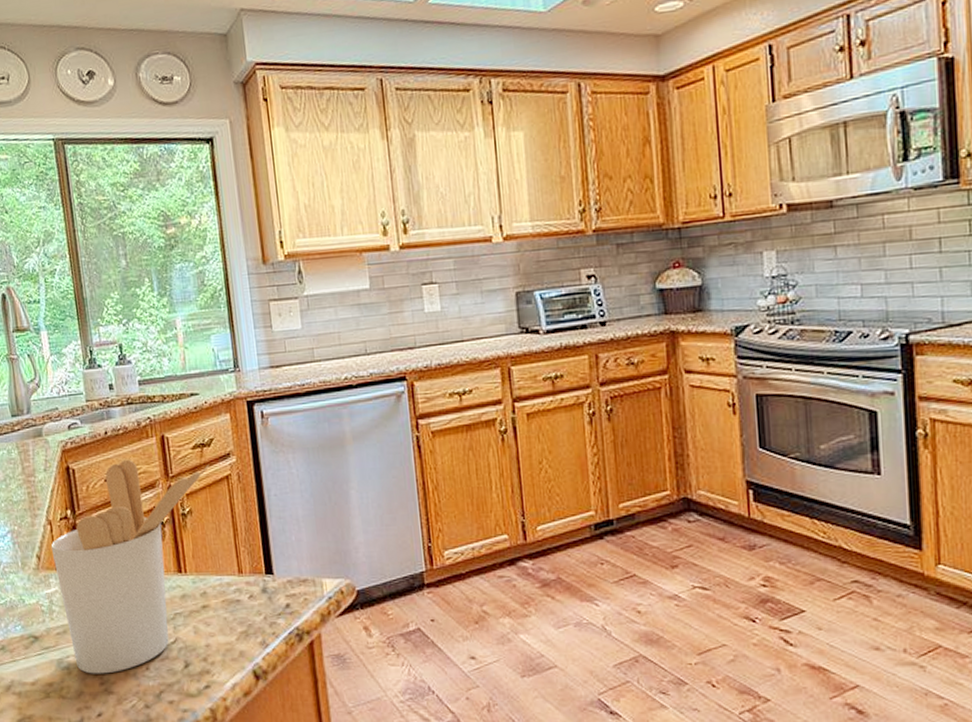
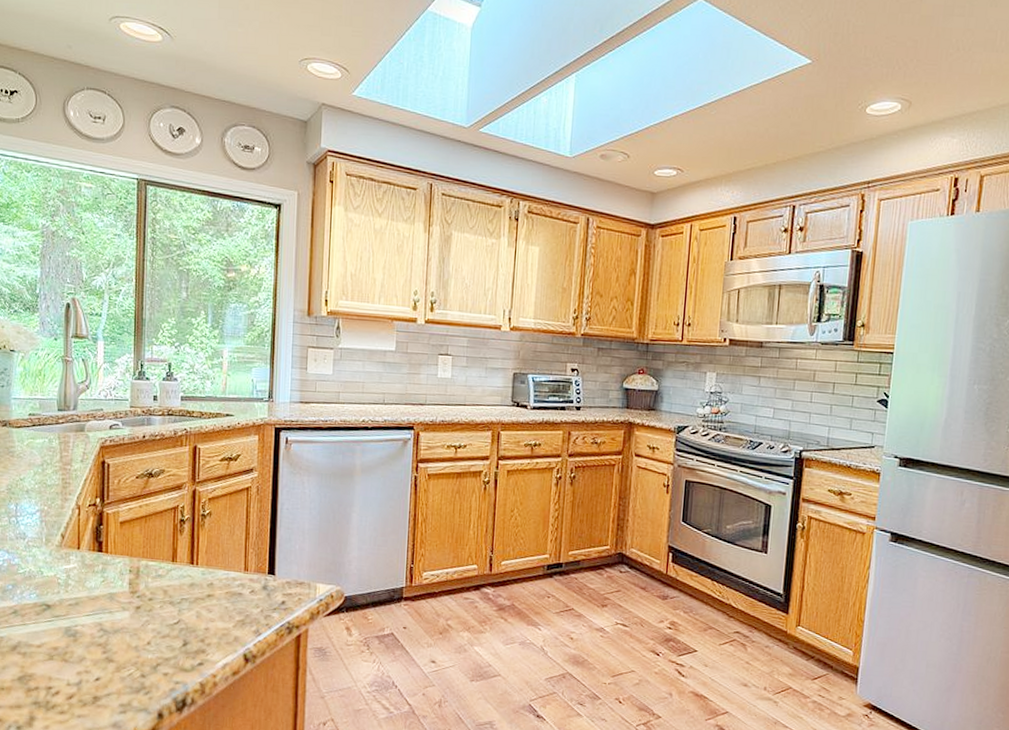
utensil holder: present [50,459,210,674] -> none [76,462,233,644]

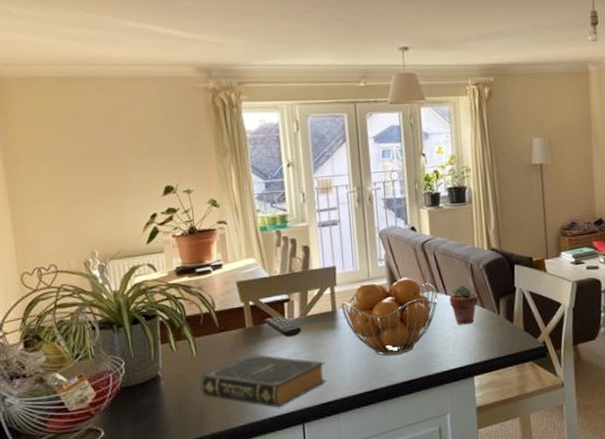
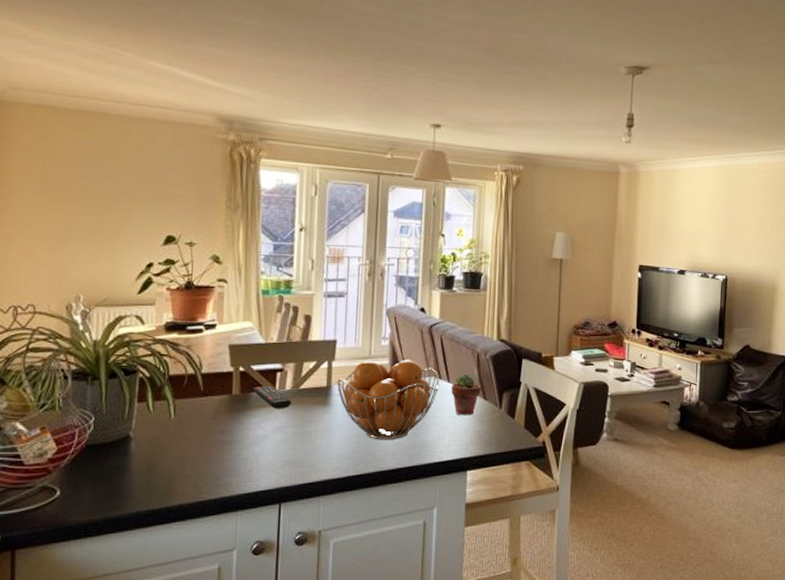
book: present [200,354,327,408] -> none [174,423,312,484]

# # # # # # #

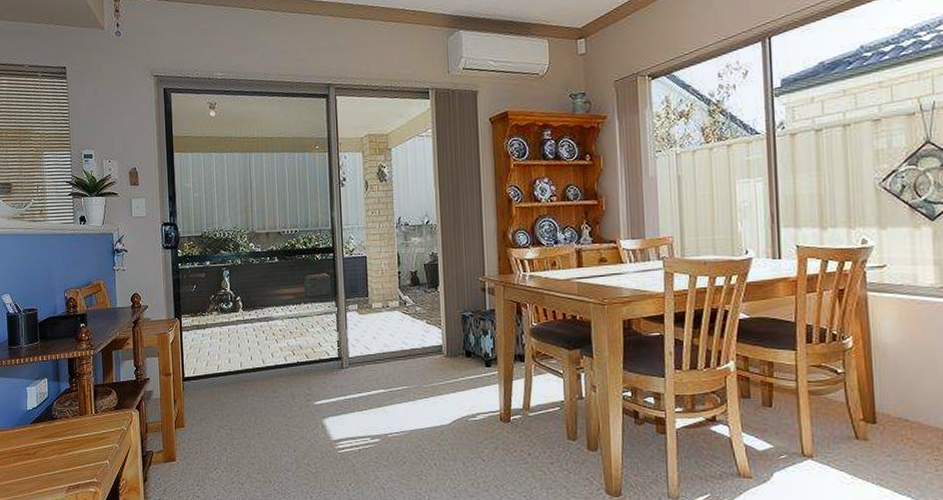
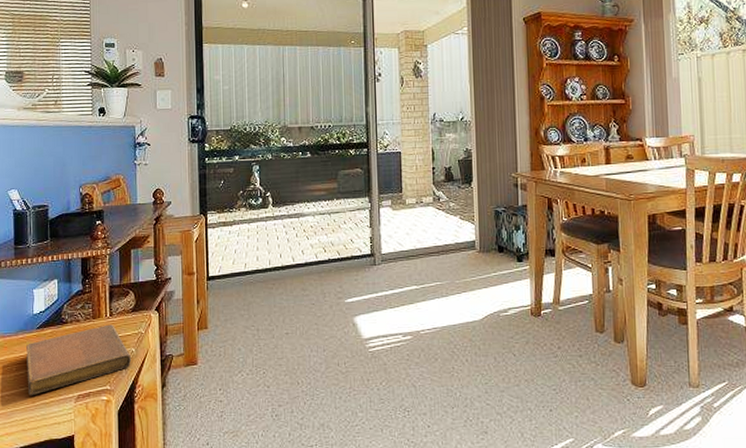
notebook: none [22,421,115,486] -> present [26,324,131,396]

# # # # # # #

**EXERCISE AIM:**
In the listing above, find the line containing "utensil holder: present". Output it and every line after it up to and including the line containing "book: present [200,354,327,408]", exactly, but skip the pictures.

**YOUR SOLUTION:**
utensil holder: present [50,459,210,674] -> none [76,462,233,644]

book: present [200,354,327,408] -> none [174,423,312,484]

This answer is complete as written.